La tarde en UB no aportó nada: es la ciudad más fea del mundo que nosotros conocemos. Un proyecto de ciudad comunista a medio construir. Lo más recomendable de esta ciudad es el restaurante Marco Polo donde unas camareras monísimas sirven unas pizzas espectaculares.

Terelj Nacional Park

Al día siguiente cogimos un autobús a Terelj Nacional Park, a algo más de 1 hora de UB y unos 2 euros de billete. Es un paisaje de media montaña que nuestro compañero de viaje Joan calificó de “primo-hermano de Mordor”. Todos los hostels de UB os ofrecerán la excursión a un precio desorbitante, pero no vale la pena, porque ir en autobús es bastante cómodo, razonablemente rápido y sobre todo, muy barato. Tenéis autobús por la mañana para ir y a última hora de la tarde para volver. No vale la pena quedarse a dormir.

El interior del país

Al final acabamos cogiendo un tour para recorrer algo del interior de Mongolia de 4 días de duración, aunque los hay de hasta un mes. El precio es de unos 30€ por persona y día, aunque depende de los que seáis y cómo se llene la furgoneta, porque el sueldo del guía y del conductor y el combustible se pagan igual para uno que para seis. Nosotros estuvimos preguntando por el hostel con la intención de completar el grupo, porque sólo éramos tres: Ana, yo, y Joan, el periodista catalán que habíamos conocido en el tren y con el que habíamos ido a Terelj Nacional Park el día anterior. Finalmente fichamos para la causa a un sueco, Martin, que venía conduciendo desde Estocolmo para un rally solidario. La cosa iba así: se buscaban un coche viejo con el conducían desde Europa y al llegar a Mongolia se subastaba para destinar el importe recaudado a fines benéficos. Martin era un trotamundos al que todo le parecía bien y nunca se quejaba por nada, salvo el día que volvimos, cuando descubrió que le habían robado la tienda de campaña del almacén del hostel donde la había dejado.
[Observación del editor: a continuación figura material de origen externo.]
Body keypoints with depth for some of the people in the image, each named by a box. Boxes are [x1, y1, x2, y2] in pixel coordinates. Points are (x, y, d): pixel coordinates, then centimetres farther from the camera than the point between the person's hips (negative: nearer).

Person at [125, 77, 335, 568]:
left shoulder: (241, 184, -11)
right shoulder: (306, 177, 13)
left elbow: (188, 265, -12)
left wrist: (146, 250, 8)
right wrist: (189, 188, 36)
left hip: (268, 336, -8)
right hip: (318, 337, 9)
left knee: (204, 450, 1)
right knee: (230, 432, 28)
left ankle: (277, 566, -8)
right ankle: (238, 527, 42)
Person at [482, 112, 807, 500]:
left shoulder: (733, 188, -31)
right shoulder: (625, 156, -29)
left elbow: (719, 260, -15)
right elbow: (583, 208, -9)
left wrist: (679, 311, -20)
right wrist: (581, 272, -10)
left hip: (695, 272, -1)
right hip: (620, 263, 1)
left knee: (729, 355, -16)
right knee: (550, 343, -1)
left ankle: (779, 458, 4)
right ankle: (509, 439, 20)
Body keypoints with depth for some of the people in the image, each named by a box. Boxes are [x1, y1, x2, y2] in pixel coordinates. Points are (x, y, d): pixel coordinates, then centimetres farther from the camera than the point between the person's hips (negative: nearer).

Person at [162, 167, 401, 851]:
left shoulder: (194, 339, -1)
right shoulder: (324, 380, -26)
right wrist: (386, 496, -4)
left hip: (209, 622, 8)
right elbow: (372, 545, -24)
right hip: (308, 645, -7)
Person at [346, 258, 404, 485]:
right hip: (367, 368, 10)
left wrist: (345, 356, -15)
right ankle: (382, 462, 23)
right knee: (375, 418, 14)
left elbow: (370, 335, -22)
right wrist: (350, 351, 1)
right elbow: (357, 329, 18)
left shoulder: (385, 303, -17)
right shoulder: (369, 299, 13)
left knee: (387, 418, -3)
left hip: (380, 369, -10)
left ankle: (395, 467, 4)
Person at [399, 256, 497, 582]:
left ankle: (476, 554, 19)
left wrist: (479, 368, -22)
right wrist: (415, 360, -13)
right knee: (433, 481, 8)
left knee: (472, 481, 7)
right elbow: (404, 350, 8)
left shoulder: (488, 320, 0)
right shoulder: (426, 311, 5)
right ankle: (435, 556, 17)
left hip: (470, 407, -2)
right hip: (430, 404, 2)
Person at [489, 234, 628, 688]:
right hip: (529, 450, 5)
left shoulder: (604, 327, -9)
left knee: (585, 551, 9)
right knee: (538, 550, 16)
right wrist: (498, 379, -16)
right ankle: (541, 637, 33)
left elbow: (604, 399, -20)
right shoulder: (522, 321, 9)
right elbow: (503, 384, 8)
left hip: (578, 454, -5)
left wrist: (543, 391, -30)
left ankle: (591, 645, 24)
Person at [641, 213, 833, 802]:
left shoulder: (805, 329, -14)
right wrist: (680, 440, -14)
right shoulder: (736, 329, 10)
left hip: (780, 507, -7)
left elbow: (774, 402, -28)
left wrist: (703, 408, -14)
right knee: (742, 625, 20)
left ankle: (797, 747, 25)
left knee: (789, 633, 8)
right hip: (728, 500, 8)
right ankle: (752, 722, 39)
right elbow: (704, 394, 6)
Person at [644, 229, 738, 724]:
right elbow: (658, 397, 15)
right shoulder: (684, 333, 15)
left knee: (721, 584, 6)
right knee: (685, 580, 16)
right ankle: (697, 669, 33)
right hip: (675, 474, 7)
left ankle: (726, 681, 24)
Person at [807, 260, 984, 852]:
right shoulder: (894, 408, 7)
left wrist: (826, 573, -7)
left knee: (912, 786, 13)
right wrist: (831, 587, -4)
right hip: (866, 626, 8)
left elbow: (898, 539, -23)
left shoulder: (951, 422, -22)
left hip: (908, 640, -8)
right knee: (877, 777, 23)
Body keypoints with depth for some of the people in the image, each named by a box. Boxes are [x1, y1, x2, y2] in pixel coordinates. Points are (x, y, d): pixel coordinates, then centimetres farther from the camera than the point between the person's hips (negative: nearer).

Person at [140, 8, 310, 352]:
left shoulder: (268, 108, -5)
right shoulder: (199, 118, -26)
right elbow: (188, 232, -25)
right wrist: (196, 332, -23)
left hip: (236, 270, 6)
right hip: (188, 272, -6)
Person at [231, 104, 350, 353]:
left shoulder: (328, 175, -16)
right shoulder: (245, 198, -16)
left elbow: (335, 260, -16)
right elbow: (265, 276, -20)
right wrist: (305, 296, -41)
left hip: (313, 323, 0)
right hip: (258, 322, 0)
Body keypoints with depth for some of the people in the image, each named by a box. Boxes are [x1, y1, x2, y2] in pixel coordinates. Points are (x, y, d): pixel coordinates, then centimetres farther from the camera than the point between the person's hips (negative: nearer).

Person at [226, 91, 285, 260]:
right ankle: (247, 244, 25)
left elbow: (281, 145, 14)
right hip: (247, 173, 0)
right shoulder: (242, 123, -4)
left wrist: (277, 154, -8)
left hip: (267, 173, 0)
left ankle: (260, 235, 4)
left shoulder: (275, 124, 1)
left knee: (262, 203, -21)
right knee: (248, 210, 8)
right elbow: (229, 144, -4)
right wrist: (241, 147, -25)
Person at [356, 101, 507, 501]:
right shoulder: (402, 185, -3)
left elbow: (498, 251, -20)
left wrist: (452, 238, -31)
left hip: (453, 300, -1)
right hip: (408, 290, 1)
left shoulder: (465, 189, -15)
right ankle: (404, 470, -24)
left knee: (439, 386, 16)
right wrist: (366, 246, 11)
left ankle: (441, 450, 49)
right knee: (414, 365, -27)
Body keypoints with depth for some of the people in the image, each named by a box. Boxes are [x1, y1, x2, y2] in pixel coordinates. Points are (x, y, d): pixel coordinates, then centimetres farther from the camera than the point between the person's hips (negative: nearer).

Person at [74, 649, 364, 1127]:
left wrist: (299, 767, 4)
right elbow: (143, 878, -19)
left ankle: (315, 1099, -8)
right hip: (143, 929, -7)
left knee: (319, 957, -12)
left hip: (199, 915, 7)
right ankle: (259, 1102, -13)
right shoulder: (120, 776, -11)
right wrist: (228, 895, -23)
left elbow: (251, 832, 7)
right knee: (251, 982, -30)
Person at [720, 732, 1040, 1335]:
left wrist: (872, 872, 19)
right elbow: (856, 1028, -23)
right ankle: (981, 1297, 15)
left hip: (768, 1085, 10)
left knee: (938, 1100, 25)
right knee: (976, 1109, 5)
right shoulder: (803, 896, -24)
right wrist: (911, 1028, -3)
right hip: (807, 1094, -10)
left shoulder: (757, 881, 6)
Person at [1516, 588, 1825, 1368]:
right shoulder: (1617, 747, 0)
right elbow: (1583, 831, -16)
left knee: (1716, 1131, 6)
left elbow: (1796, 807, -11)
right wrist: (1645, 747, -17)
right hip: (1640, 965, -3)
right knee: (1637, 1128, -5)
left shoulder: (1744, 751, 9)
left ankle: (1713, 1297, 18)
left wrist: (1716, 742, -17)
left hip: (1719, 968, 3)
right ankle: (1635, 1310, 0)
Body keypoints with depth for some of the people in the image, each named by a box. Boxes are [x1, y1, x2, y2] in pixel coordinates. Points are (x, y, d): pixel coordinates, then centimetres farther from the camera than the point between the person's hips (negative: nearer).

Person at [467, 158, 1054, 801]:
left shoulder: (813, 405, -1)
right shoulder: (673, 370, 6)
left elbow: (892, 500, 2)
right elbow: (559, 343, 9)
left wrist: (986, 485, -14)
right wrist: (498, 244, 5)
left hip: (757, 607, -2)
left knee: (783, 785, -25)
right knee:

Salimos de UB a las dos de la tarde y llegamos al gert a las nueve. Siete horas de viaje para hacer no más de 200 km. El trayecto fue una sucesión inacabable de prados verdes con unas montañas al fondo que parecía que se alejaban según avanzábamos. Los gerts son muy acogedores. Cenamos pasta y verdura y al saco. Al día siguiente realizamos los típicos paseos en caballo, camello y subida a la duna de arena. Por la tarde más furgoneta para llegar a Karakorum, la antigua capital de Mongolia. Al día siguiente visitamos el templo y emprendimos el largo trayecto de vuelta a UB, donde llegamos a las diez de la noche, justo a tiempo para quitarnos los dos dedos de polvo que todos traíamos encima y meternos unas pizzas con una cerveza fría en Marco Polo.

Qué decir de Mongolia…un país inmenso donde las distancias y la falta de carreteras hacen que los desplazamientos de conviertan en una tortura. Es un país para, o bien darle una pincelada rápida mientras se piensa en la China que has dejado y en la Rusia que viene, como hicimos nosotros, o bien tomárselo con calma, dedicarle un mes o más, equiparse con material de acampada y lanzarse a la aventura en su estado más puro. La decisión es vuestra.